Collected data |
━━━━━━━━━━

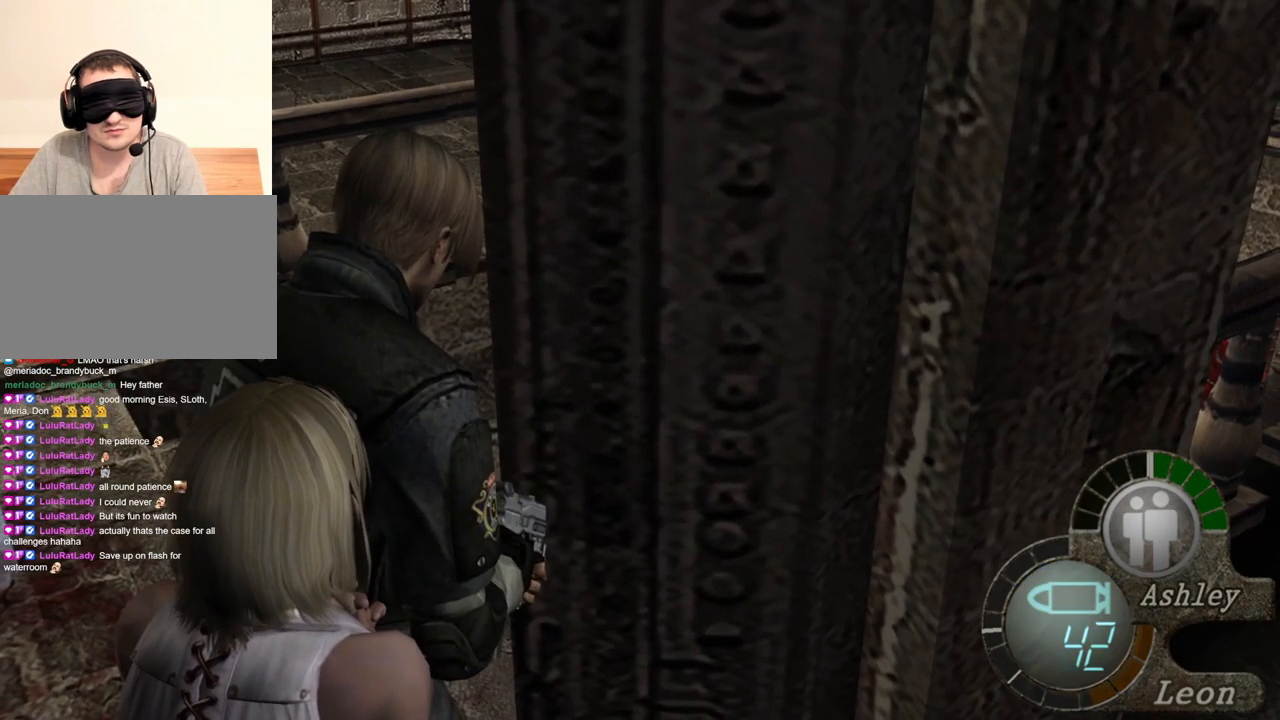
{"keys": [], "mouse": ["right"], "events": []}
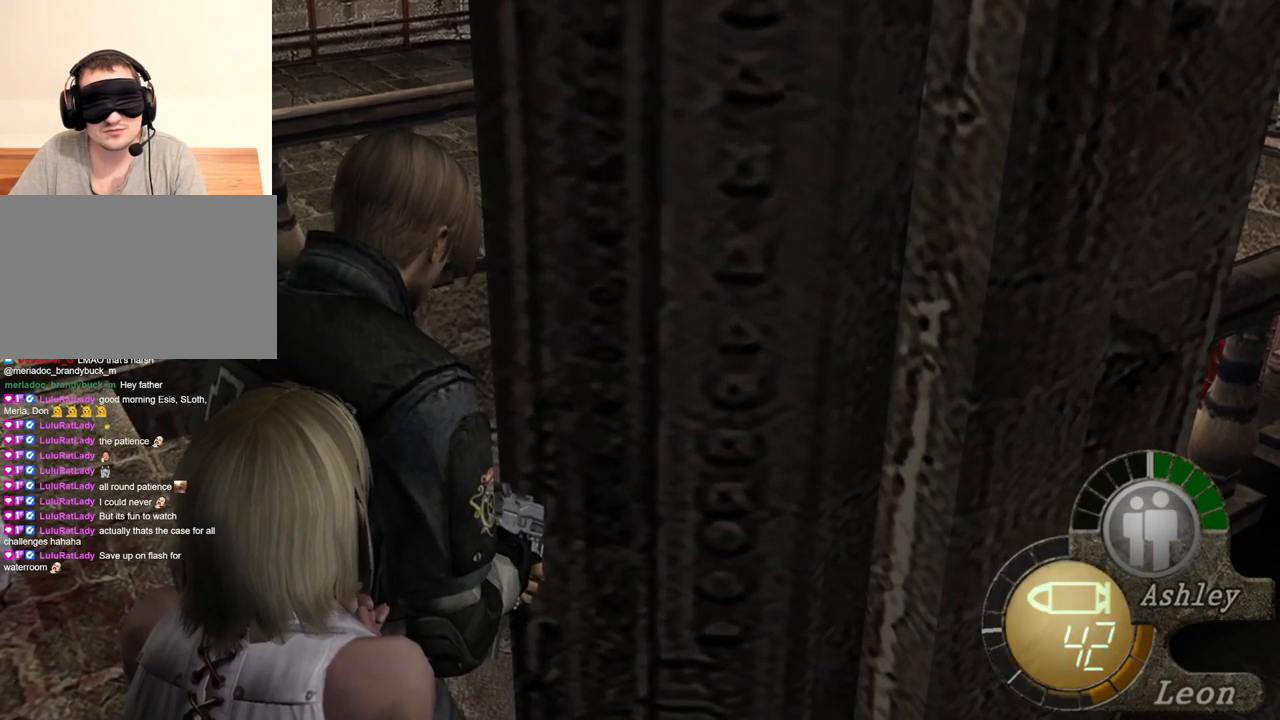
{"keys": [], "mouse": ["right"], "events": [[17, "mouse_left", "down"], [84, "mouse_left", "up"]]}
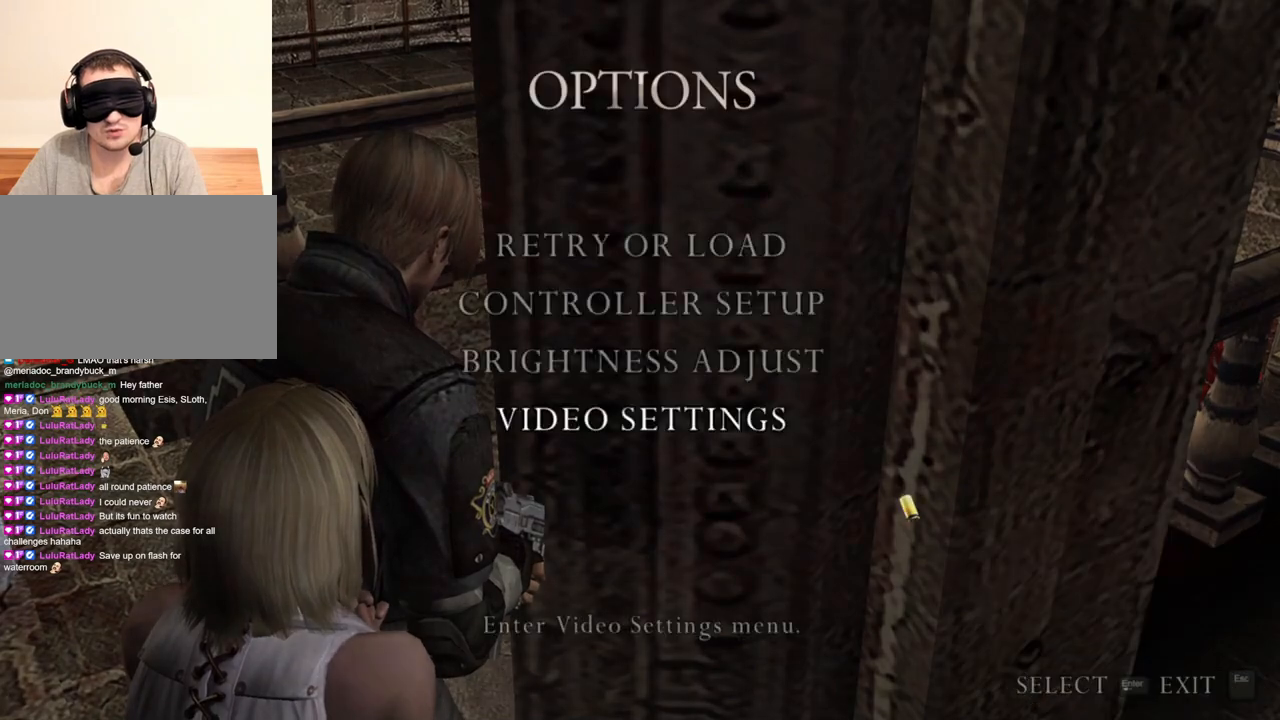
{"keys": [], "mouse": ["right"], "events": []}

━━━━━━━━━━

Exercise description | A faithful copy of all the lines above is needed, with the pictures omitted.

Task answer |
{"keys": [], "mouse": ["right"], "events": []}
{"keys": [], "mouse": ["right"], "events": [[17, "mouse_left", "down"], [84, "mouse_left", "up"]]}
{"keys": [], "mouse": ["right"], "events": []}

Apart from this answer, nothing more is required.